▸ Task to complete
Retype, word for word, every line of the records below starting at the one that contains "M344,159L353,167L342,179L333,171Z" and ending at the one that contains "M304,635L314,643L306,654L296,646Z"; include both of those lines and nothing more.
═════ Exercise data
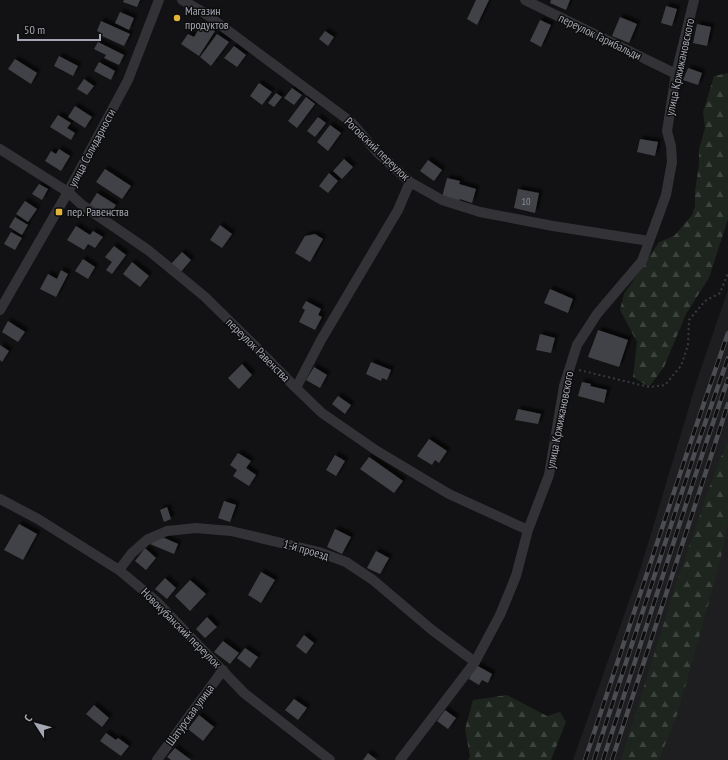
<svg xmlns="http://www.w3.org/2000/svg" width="728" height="760" font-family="'PT Sans Narrow',sans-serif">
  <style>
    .built { fill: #1e1e20 }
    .forest { fill: url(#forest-firs) }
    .building { fill: #414246; filter: url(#shadow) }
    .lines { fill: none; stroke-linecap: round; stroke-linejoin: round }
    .path { stroke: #393a3e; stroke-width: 2; stroke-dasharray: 2 3; stroke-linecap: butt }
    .street { stroke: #333337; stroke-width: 10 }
    .rail-casing { stroke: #4c4d52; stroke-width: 4.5 }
    .rail { stroke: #0d0d0e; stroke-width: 3; stroke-dasharray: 9; stroke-linecap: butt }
    .poi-dot { fill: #e3b439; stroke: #0d0d0e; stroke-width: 1.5 }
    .labels { text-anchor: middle; stroke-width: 3; stroke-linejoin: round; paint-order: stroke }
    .number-label { font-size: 10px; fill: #8b8e97 }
    .poi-label { font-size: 12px; fill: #a4a7b2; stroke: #0d0d0e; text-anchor: start }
    .street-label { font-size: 12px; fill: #a4a7b2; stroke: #0d0d0e }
  </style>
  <defs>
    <pattern id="forest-firs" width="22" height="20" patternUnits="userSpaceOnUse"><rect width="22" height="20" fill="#1e251f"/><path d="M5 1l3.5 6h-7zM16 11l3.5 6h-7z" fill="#3c423d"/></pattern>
    <filter id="shadow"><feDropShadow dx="3.5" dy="-3.5" stdDeviation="1" flood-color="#0009"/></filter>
  </defs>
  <rect width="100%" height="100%" fill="#121113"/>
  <path class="built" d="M728,290V760H573L641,567L698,377Z"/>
  <path class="forest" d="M728,73V219L709,278L686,314L664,367L649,387L633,377L637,342L620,310L624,294L659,242L674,236L692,215L695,206V191L699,164V149L705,128L703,112L714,76Z
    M728,441V522L720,562L678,712L659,760H621L677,581L717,466Z
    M507,695L547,716L560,712L566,722L551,760H468L470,757L465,729L473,700Z"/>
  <path class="building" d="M124,0H140L137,7L123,2Z
    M476,0H489L477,25L467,19Z
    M551,0H570L566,10L550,3Z
    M666,6L677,9L672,26L661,23Z
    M120,12L134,18L129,30L115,23Z
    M620,17L637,24L629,43L612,36Z
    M540,20L551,25L541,47L530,41Z
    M101,21L130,34L124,46L102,36L103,34L97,31Z
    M203,23L215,31L199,56L181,44L188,34L194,37Z
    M697,24L711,27L707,46L693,43Z
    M325,31L334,37L328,46L319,39Z
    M217,34L229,42L211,66L200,57Z
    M98,42L124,55L119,65L104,58L106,55L94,49Z
    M234,46L246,55L237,67L224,58Z
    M59,56L78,66L73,76L54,66Z
    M15,59L37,73L31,84L8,69Z
    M99,62L115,71L111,80L94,71Z
    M688,68L702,73L698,85L683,80Z
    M84,79L94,86L87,95L77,89Z
    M259,83L272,92L262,105L250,96Z
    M292,88L302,95L294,105L284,98Z
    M276,93L282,97L274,107L268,103Z
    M306,97L315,104L297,128L288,121Z
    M75,106L92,117L85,128L68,117Z
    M58,115L71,123L67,128L75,133L71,140L50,127Z
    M318,117L326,123L315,137L307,131Z
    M330,125L341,133L328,151L317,142Z
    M640,139L658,142L655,156L637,152Z
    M59,149L70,156L61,171L45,161L51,151L56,154Z
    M344,159L353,167L342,179L333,171Z
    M428,160L442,170L434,181L420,171Z
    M105,169L131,186L122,199L96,182Z
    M329,173L338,181L328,193L319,186Z
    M447,178L460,181L459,184L476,189L472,203L460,199L459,202L442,197Z
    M39,184L48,189L42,200L32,194Z
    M518,189L539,193L535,213L514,208Z
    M97,193L116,205L107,219L88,207Z
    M25,201L37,209L28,222L16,214Z
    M15,217L28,225L22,235L9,227Z
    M220,225L232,234L222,248L210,240Z
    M76,226L90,235L93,231L103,237L95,248L88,244L84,250L67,240Z
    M11,232L22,238L15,250L4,244Z
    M315,234L323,239L310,262L295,253L305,236Z
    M114,246L126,255L112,274L106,270L112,262L105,257Z
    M182,252L191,260L180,273L170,265Z
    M83,259L95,267L88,279L75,271Z
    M132,262L149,276L140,287L123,274Z
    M61,270L68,274L56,297L40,289L48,274L57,279Z
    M550,289L573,299L568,313L544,303Z
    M306,301L321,309L318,315L322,317L315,330L299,322L305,310L302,308Z
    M8,321L25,332L18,342L2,332Z
    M598,330L628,340L619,367L588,357Z
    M540,334L555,338L551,353L536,350Z
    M0,345L9,351L2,362L0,360Z
    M371,362L391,370L387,380L382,378L381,381L366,374Z
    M242,364L252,375L239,389L228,378Z
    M314,367L327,375L320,388L306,380Z
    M582,382L591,384L590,386L607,390L604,403L578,396Z
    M338,396L351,405L345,414L332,404Z
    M518,409L541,414L538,424L515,420Z
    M429,439L447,451L439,463L435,460L432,465L417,456Z
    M238,453L251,461L246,468L256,475L249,486L233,476L237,470L230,465Z
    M335,455L345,461L336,476L326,470Z
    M369,457L403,481L394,493L360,469Z
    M224,501L236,505L230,522L218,518Z
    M167,507L171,519L164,522L160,510Z
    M19,524L37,534L23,560L4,550Z
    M335,529L351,537L342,554L327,547Z
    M160,536L178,544L174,554L150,544L156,538Z
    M145,548L156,558L146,570L135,561Z
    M376,551L389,558L380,574L367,568Z
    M261,572L275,580L261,603L248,595Z
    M165,578L176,588L167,599L155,589Z
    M190,580L206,594L190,611L175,596Z
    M207,617L217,627L205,638L196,629Z
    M304,635L314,643L306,654L296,646Z
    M223,641L239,653L230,664L214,652Z
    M245,648L258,657L250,668L237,658Z
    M476,665L492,674L488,683L482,680L479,685L469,679Z
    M294,699L307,708L298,720L285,710Z
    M94,705L109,718L102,727L86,714Z
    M445,710L456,718L448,729L437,721Z
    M199,715L214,727L203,741L188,729Z
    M106,733L116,740L118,738L129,746L121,756L100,741Z
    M175,748L191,760H171L167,757Z
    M368,753L377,760H363Z"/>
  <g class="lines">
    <path class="path" d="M579,370L649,387L665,385L681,366L688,345L689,320L705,301L720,293L728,273"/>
    <path class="street" d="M182,0L203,12L351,122L377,152L410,182L442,200L480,212L553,226L649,241
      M525,0L676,74
      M0,149L68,192L82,205L148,250L204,296L253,344L296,388L322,413L377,451L449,494L528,530
      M0,310L68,192L128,80L159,0
      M296,388L321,340L398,210L410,182
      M0,499L38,519L119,570L156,601L244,693L330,760
      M119,570L132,553L148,539L167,531L196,528L231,531L319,552L346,562L373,580L432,630L475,662
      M157,760L223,670
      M400,760L475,662L500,615L516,576L528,530L549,475L564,386L577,345L597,314L642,261L666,195L672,162L671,146L667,131L676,74L694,0"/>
    <g class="rail-casing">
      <path id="rail" d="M585,760L689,447L728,333
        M594,760L696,449L728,358
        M603,760L703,452L728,379
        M612,760L728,404"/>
    </g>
    <use href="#rail" class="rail"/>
  </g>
  <g class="poi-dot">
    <circle cx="177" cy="18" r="4"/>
    <rect x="55" y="208" width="8" height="8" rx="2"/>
  </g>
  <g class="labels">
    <g class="number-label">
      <text x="526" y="205">10</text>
    </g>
    <g class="poi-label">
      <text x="185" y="15">Магазин<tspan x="185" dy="14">продуктов</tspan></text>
      <text x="67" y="216">пер. Равенства</text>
    </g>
    <g class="street-label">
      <text transform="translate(600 37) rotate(26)" y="4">переулок Гарибальди</text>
      <text transform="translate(680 67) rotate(-78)" y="4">улица Кржижановского</text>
      <text transform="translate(92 148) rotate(-62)" y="4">улица Солидарности</text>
      <text transform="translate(377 149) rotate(44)" y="4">Роговский переулок</text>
      <text transform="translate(258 350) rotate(45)" y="4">переулок Равенства</text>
      <text transform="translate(560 420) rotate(-79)" y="4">улица Кржижановского</text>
      <text transform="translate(306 550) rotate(16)" y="4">1-й проезд</text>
      <text transform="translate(181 628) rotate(45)" y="4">Новокубанский переулок</text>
      <text transform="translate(190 715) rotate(-54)" y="4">Шатурская улица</text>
    </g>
  </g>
  <g transform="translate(36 724) rotate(306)" stroke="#0d0d0e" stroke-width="3" paint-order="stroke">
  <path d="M0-3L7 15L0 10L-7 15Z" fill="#a4a7b2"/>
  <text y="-6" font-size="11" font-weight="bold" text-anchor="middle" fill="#a4a7b2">С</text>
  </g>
  <path d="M18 34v6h82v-6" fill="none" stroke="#a4a7b2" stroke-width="2"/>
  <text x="24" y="34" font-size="12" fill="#a4a7b2" stroke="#0d0d0e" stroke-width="3" paint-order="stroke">50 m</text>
</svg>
══════════
▸ Your response
    M344,159L353,167L342,179L333,171Z
    M428,160L442,170L434,181L420,171Z
    M105,169L131,186L122,199L96,182Z
    M329,173L338,181L328,193L319,186Z
    M447,178L460,181L459,184L476,189L472,203L460,199L459,202L442,197Z
    M39,184L48,189L42,200L32,194Z
    M518,189L539,193L535,213L514,208Z
    M97,193L116,205L107,219L88,207Z
    M25,201L37,209L28,222L16,214Z
    M15,217L28,225L22,235L9,227Z
    M220,225L232,234L222,248L210,240Z
    M76,226L90,235L93,231L103,237L95,248L88,244L84,250L67,240Z
    M11,232L22,238L15,250L4,244Z
    M315,234L323,239L310,262L295,253L305,236Z
    M114,246L126,255L112,274L106,270L112,262L105,257Z
    M182,252L191,260L180,273L170,265Z
    M83,259L95,267L88,279L75,271Z
    M132,262L149,276L140,287L123,274Z
    M61,270L68,274L56,297L40,289L48,274L57,279Z
    M550,289L573,299L568,313L544,303Z
    M306,301L321,309L318,315L322,317L315,330L299,322L305,310L302,308Z
    M8,321L25,332L18,342L2,332Z
    M598,330L628,340L619,367L588,357Z
    M540,334L555,338L551,353L536,350Z
    M0,345L9,351L2,362L0,360Z
    M371,362L391,370L387,380L382,378L381,381L366,374Z
    M242,364L252,375L239,389L228,378Z
    M314,367L327,375L320,388L306,380Z
    M582,382L591,384L590,386L607,390L604,403L578,396Z
    M338,396L351,405L345,414L332,404Z
    M518,409L541,414L538,424L515,420Z
    M429,439L447,451L439,463L435,460L432,465L417,456Z
    M238,453L251,461L246,468L256,475L249,486L233,476L237,470L230,465Z
    M335,455L345,461L336,476L326,470Z
    M369,457L403,481L394,493L360,469Z
    M224,501L236,505L230,522L218,518Z
    M167,507L171,519L164,522L160,510Z
    M19,524L37,534L23,560L4,550Z
    M335,529L351,537L342,554L327,547Z
    M160,536L178,544L174,554L150,544L156,538Z
    M145,548L156,558L146,570L135,561Z
    M376,551L389,558L380,574L367,568Z
    M261,572L275,580L261,603L248,595Z
    M165,578L176,588L167,599L155,589Z
    M190,580L206,594L190,611L175,596Z
    M207,617L217,627L205,638L196,629Z
    M304,635L314,643L306,654L296,646Z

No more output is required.